**STUDY TEXT**
────────

Here's housemate's thing: She's terrified. The first surgery was so painful and it failed. Then she went through a 30 day recovery period, but her disability insurance would only give her 30 days. So she had to return to work. She works as a young child teacher (that's what her MS is in). She makes less that $15/hour. She is in DEEP financial doo-doo, although her mortgage is being restructured and payments have been reduced by more than a third (Thank you to Obama's recovery act). She had a small business that failed (not childcare), and she owes money for that. She has student loans for her MS that amaze me. 40 grand! To keep her house, she needs a renter, and she's thinking of setting up space for a second renter, if she can clear years of living from her office, etc. Meanwhile, she has pain all the time in her leg and her wrist, pain that keeps her awake. Her dog, fortunately, is elderly and has hip problems, so does not need walking.
After her 12 week recovery period, her short term disability runs out. She will have to go back to work, healed or not. I suggested she try SSDI, but apparently what she would get would be less than her mortgage.
So where am I? I can't abandon her, but I know that even if I wait out her 12 week recovery, she can't help me when I need help. My family here has downsized, sold their house, and moved to a small co-op. They can't help me out much anymore. There is no place in this house for someone in my family to stay here (unless housemate does get other rental space cleared up, and my god, I have no idea how she will get that done unless she hires Two Men and a Truck and 1-800-JUNK).

────────

**DATASET EXTRACT**
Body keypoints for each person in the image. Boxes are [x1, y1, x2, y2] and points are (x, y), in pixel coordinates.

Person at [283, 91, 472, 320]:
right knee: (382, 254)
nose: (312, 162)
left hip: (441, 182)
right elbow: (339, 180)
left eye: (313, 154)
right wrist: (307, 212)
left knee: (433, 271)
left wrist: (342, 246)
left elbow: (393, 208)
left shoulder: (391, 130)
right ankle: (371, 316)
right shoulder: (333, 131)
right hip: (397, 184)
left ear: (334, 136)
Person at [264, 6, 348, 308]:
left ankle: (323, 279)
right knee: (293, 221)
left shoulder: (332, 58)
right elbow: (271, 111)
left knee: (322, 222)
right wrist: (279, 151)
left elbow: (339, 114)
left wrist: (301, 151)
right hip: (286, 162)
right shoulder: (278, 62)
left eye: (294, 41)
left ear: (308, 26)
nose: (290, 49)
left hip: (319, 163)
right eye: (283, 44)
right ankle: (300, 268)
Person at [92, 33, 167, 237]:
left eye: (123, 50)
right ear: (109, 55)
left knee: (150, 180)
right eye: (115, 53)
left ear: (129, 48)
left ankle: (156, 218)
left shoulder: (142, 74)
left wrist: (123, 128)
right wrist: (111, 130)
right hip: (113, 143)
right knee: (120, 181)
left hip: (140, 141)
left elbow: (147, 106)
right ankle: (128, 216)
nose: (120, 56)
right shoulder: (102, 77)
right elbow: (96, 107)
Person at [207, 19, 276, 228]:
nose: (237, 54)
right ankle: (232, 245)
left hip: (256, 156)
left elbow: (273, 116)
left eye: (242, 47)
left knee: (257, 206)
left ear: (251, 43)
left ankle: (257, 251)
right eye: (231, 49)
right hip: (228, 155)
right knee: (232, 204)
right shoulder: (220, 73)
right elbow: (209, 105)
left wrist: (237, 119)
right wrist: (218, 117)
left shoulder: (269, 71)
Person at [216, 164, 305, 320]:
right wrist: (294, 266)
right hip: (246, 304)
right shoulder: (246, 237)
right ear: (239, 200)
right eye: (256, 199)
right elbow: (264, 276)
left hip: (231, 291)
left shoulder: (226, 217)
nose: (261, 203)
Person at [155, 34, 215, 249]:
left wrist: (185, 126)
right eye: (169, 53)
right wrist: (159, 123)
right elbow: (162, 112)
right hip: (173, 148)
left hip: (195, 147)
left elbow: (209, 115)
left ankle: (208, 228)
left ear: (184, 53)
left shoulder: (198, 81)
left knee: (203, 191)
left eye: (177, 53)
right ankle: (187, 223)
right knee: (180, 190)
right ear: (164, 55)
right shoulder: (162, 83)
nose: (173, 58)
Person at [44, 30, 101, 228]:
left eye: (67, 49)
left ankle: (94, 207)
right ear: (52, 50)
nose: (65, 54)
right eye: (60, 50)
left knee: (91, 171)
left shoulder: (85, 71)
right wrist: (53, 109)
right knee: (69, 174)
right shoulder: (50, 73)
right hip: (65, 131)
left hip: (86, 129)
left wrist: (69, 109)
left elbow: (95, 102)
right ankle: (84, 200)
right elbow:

────────

**WORK TO BE COMPLETED**
Can you edit the housemate passage, beginning at the words "After her 12" and stopping after "Truck and 1-800-JUNK).", so that "SSDI" reads "Social Security Disability Insurance"? The data has nothing to do with the housemate passage.

**ANSWER BOX**
After her 12 week recovery period, her short term disability runs out. She will have to go back to work, healed or not. I suggested she try Social Security Disability Insurance, but apparently what she would get would be less than her mortgage.
So where am I? I can't abandon her, but I know that even if I wait out her 12 week recovery, she can't help me when I need help. My family here has downsized, sold their house, and moved to a small co-op. They can't help me out much anymore. There is no place in this house for someone in my family to stay here (unless housemate does get other rental space cleared up, and my god, I have no idea how she will get that done unless she hires Two Men and a Truck and 1-800-JUNK).